Woody Plant Species Diversity and Carbon Stocks Potential of Homegarden Agroforestry in Ephratana Gidimdistrict, Central Ethiopia.

DOI: https://doi.org/10.21203/rs.3.rs-1169232/v1



Tropical agroforestry systems can contribute incredible benefit for carbon sequestration and plant diversity. This system is one of the common practices in the Central part of Ethiopia. This is because of source of the multifunctional ecosystem services, such as food, feed, biodiversity conservation and carbon storage potential.


This study was carried out to assess the influence of land size on floristic diversity, richness and biomass carbon stock. The homegardens were classified into small (<0.06 ha), medium (0.06–0.1 ha) and large (>0.1 ha). Biomass of the homegarden was computed using allometric equations.


A total of 39 woody species, belonging to 24 families were recorded in all the study homegardens. Tree density 625.8 tree ha-1 and basal area 17.3 m2ha-1 were highest for small-size HGs. However, large homegarden had more species richness (Margalef Index) per garden (12.4) compared to medium and small size homegarden. Mean biomass carbon ranged from 9 to 89.3 ton ha-1. Mean biomass carbon stock per unit area was higher in small homegarden (49.3 ton ha-1) compared to medium (38.4 ton ha-1) and large (35 ton ha-1).

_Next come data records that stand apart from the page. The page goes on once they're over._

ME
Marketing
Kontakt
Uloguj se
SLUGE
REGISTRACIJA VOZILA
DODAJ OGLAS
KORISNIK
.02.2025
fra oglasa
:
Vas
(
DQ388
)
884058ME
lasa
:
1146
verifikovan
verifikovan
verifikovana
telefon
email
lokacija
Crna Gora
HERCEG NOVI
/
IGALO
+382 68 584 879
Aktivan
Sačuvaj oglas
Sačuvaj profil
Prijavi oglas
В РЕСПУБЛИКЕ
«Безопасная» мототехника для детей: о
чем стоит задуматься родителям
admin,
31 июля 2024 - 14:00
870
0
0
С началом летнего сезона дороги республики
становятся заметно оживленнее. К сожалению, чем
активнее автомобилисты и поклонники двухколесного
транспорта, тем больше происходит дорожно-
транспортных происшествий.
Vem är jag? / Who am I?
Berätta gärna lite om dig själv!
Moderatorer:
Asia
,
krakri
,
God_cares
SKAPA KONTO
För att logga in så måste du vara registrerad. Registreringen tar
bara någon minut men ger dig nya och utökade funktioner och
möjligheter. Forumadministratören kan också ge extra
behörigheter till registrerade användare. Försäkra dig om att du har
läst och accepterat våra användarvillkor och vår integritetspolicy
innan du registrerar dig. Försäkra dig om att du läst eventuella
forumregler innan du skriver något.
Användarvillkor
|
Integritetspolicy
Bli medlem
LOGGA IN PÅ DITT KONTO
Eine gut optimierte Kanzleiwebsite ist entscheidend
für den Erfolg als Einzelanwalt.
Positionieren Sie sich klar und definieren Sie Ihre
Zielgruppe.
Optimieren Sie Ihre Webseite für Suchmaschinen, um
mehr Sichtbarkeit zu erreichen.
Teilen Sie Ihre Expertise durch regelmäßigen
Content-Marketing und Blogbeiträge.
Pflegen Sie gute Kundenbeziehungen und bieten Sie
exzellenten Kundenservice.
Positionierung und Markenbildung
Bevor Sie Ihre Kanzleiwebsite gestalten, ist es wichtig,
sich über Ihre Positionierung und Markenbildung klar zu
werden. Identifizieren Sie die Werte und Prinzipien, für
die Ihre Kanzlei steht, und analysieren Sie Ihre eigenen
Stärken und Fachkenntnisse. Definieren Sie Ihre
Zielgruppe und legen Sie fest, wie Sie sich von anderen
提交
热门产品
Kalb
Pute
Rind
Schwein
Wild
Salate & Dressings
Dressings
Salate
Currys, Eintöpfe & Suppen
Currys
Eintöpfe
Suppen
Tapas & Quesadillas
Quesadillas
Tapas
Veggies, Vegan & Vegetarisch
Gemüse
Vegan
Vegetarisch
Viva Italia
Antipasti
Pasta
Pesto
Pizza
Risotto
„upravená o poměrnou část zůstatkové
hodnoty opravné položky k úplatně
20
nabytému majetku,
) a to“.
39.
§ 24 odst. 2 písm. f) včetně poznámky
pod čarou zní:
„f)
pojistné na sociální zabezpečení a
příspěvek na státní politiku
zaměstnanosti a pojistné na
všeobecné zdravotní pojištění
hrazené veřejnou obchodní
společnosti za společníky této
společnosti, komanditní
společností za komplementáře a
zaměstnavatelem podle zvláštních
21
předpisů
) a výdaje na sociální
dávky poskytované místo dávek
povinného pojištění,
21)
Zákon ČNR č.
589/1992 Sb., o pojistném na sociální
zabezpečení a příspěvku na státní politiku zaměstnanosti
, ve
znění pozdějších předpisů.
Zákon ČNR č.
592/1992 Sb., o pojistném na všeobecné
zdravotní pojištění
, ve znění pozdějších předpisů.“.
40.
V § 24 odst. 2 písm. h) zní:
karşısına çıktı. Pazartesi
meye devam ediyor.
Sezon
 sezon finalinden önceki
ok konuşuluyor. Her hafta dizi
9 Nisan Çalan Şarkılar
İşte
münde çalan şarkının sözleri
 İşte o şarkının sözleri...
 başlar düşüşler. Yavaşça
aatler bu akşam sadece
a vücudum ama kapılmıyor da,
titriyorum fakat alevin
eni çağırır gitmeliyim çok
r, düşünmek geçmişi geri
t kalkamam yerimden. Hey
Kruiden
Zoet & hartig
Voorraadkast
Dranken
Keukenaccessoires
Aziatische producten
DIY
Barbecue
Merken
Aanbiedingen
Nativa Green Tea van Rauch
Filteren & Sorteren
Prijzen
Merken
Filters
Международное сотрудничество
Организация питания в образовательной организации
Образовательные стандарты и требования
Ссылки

This result implies that homegarden can serve as both for carbon sequestration and conservation of woody species diversity. However, a specific homegarden management plan is necessary to improve the carbon storage and species diversification to the respective area. The results provide a catalyst the implication of the future potential of homegarden management in carbon storage thereby for climate change adaptation and mitigation purpose.